Nils rió alegremente ante la ocurrencia de sus amigos americanos que estaban ahora a bastante distancia de él. Ricky, en lugar de mirar atentamente el camino que seguía, volvió la cabeza para ver al perro que iba tras ellos.
Un instante después, la bicicleta del pelirrojo se desviaba de la carretera e iba a parar a una zanja, Ricky saltó sobre el manillar, todavía sujetando con ambas manos el queso, y fue a aterrizar con un sonoro golpe; mientras permanecía aturdido y sin aliento, Pete, que ya había bajado de su bicicleta, llegó corriendo junto a su hermano preguntando:
—¡Ricky! ¿Te has hecho daño?
También Nils apareció corriendo, para ayudarle. Pero, para entonces, ya el pequeño había recobrado la respiración normal y se levantó del suelo. Tenía el cabello más tieso que nunca y lucía una gran mancha de grasa en la parte trasera de los pantalones.
—Estoy muy bien —anunció, con una amplia sonrisa—. Y todavía tengo el queso.
Ya tranquilizado, todos montaron de nuevo en las bicicletas. Al llegar al hotel, el encargado de recepción llamó a Pete, diciendo:
—Hay un mensaje para ti.
Pete se acercó corriendo y leyó la nota que le había dejado su madre: «Hemos ido a ver a “Farmor” y a “Farfar”. Volveremos. Esperad en el hotel».
Acababa Pete de leer aquella nota a Nils y a Ricky, cuando Sue y Holly cruzaron, corriendo, la puerta del hotel. Detrás iban Pam, Astrid y el señor y la señora Hollister.
—¡Canastos! ¡Miradlas! —gritó Ricky, señalando a sus hermanas.
Las tres niñas iban vestidas con auténticos y preciosos vestidos típicos daneses.
—Son una sorpresa de «Farmor» —informó Sue, saltando y haciendo piruetas para que sus faldas fruncidas quedasen huecas como una campana—. Ha «hacido» los vestidos para nosotras.
Ricky se acercó a su madre y le ofreció el gran pedazo de queso.
—Es una sorpresa danesa para ti, mamá.
La señora Hollister abrió el paquete y arrancó un pedacito de queso para probarlo.
—Es delicioso. Muchas gracias —dijo, inclinándose para abrazar a su hijo.
Al cabo de un momento, la madre anunció:
—Nosotros tenemos otra sorpresa para los muchachos.
Y luego explicó que había telefoneado a los padres de los gemelos y les había pedido permiso para que Nils y Astrid pasasen la noche en el hotel, con los Hollister.

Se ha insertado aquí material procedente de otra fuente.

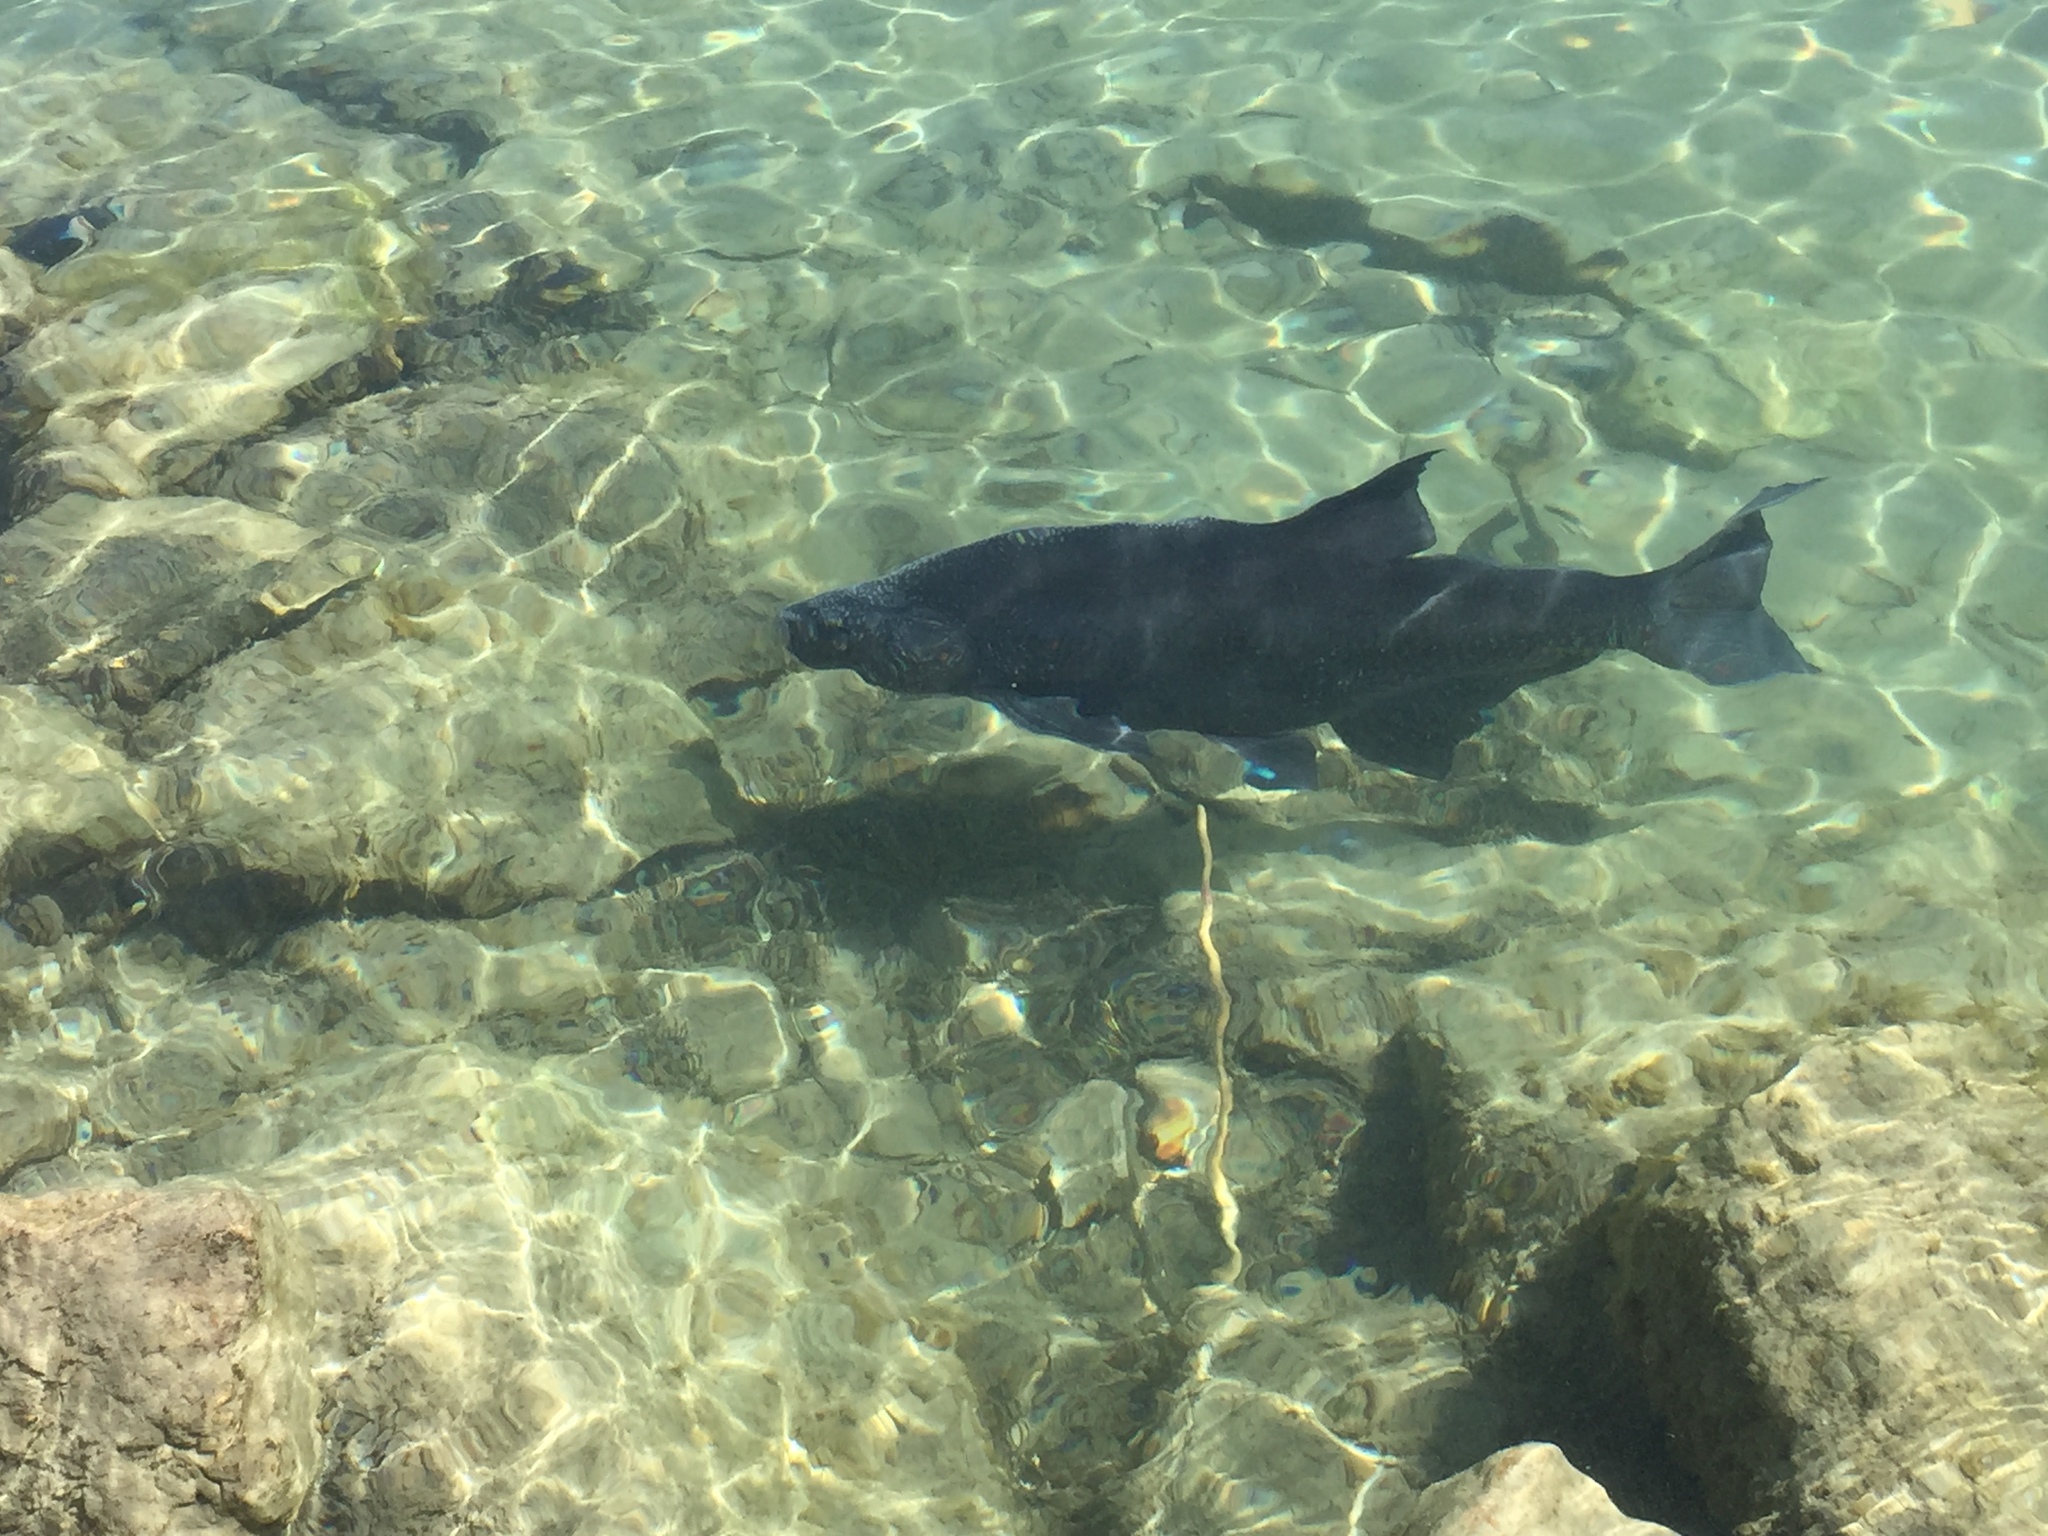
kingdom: Animalia
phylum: Chordata
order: Cypriniformes
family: Cyprinidae
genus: Abramis
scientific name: Abramis brama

—Estupendo —exclamó Nils, sonriendo con entusiasmo.
Durante aquel día, los visitantes americanos y sus nuevos amigos daneses estuvieron jugando cerca del hotel, o paseando en bicicleta por el centro de Copenhague, visitando los lugares más importantes. La noche transcurrió, igualmente, sin novedad.
Pero, a la mañana siguiente, el señor y la señora Hollister se despertaron sobresaltados, al oír grandes gritos y ajetreo.
—¿Qué ocurre, John? —preguntó la señora Hollister, sentándose en la cama de un salto.
—No lo sé, Elaine —contestó su marido que ya saltaba de la cama, poniéndose una bata.
Seguían oyéndose los golpes y gritos. Procedían de la salita correspondiente a la «suite» ocupada por los Hollister. El señor Hollister abrió la puerta de su dormitorio y quedó boquiabierto de sorpresa.